Texto de lectura
■ ■ ■ ■ ■ ■ ■
El sistema de pensiones, el reto más acuciante
4 de marzo de 2020

Como hemos podido comprobar en los últimos tiempos, la cuestión catalana absorbe la mayor parte de la agenda política. En parte, resulta comprensible, en la medida en que se trata de un conflicto que viene de comienzos de esta década y que, no solo no se ha resuelto, sino que se encuentra cada vez más enconado. Y es que, por mucho que el actual Gobierno quiera tener gestos con los independentistas catalanes (mesas de diálogo, salidas de prisión de algunos presos para trabajar, etc.), y que los partidos que los representan (ERC y Juntos por Cataluña) resulten decisivos para la aprobación de unos nuevos Presupuestos Generales del Estado, el tema catalán no es lo más grave que tiene en el horizonte la política española, sino las pensiones y su sostenibilidad en el tiempo. Explicaremos por qué.
■ ■ ■ ■ ■ ■ ■
Información proporcionada
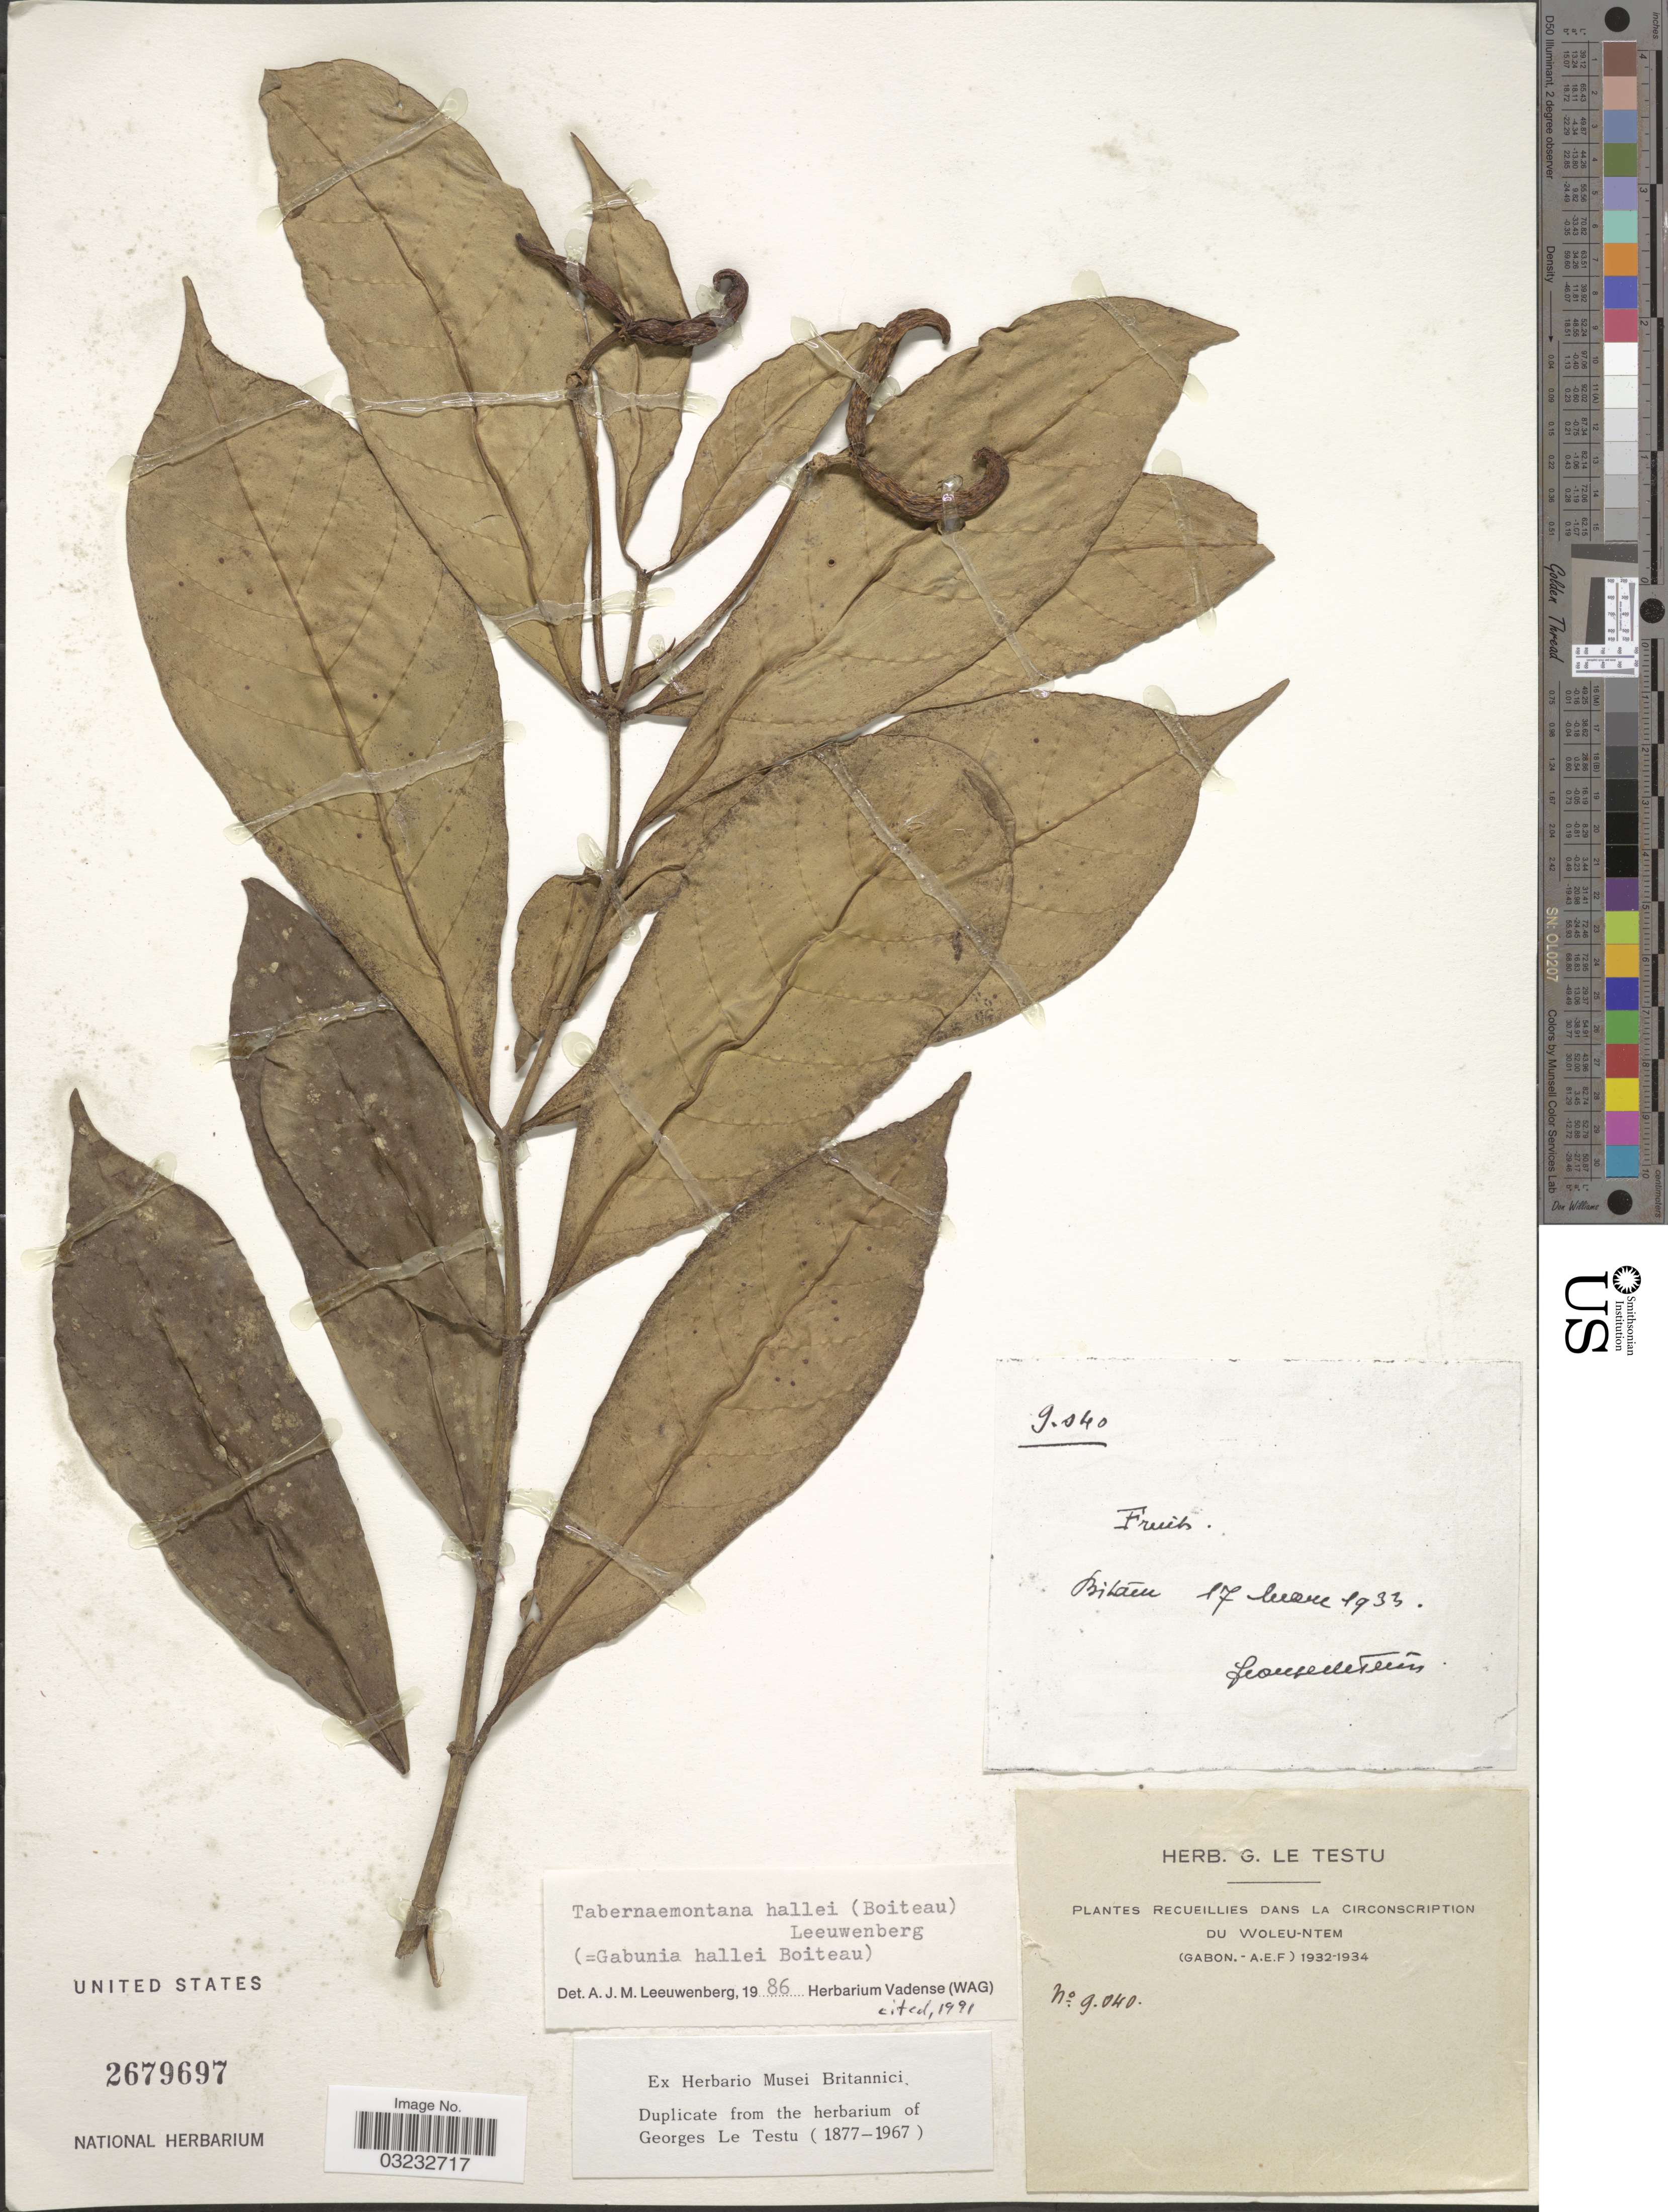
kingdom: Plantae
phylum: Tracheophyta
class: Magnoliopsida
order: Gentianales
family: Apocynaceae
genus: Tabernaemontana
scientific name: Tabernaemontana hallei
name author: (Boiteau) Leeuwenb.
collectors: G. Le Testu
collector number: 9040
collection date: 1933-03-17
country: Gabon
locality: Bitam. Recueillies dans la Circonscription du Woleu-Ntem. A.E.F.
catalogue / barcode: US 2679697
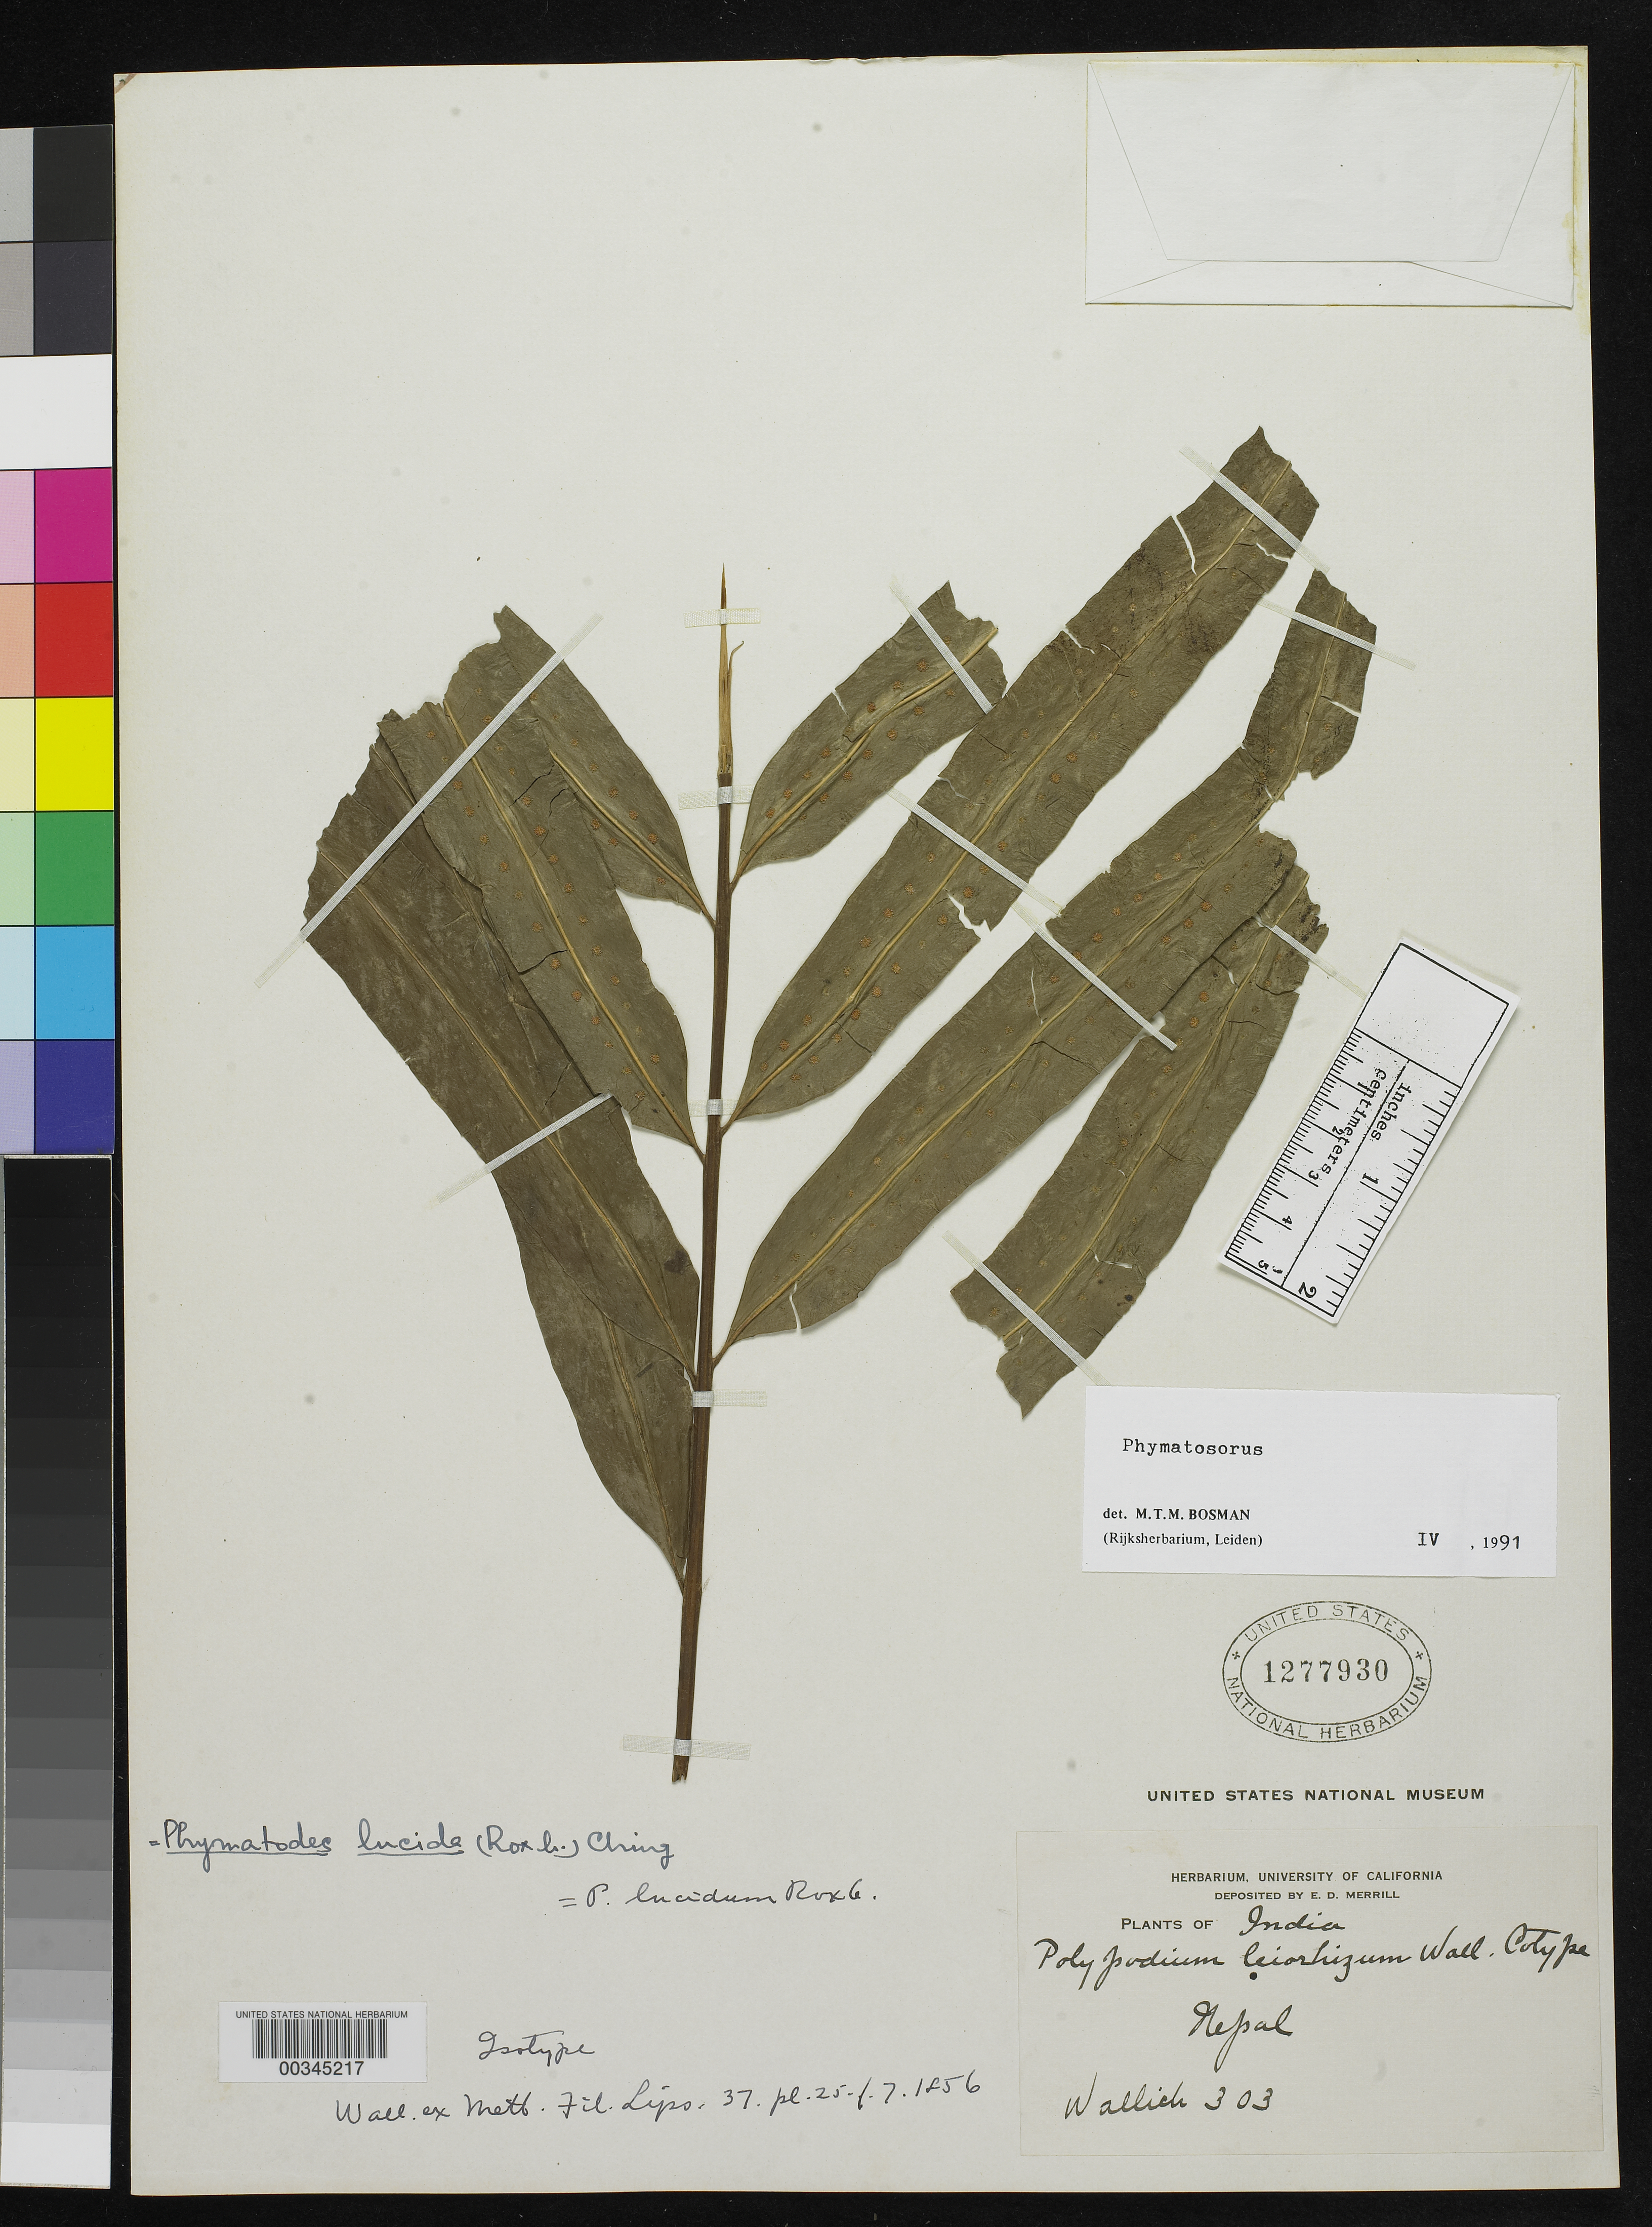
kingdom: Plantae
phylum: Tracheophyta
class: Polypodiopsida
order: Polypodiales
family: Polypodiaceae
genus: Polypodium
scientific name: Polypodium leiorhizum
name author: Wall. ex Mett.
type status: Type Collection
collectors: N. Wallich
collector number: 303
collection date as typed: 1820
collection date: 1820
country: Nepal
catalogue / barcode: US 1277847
■ ■ ■ ■ ■ ■ ■
Problema a resolver
Enumere todos los nombres y expresiones que, en el párrafo del artículo sobre las pensiones, se escriben con mayúscula inicial sin estar al comienzo de una oración.

Resultado de la tarea
Gobierno
ERC
Juntos por Cataluña
Presupuestos Generales del Estado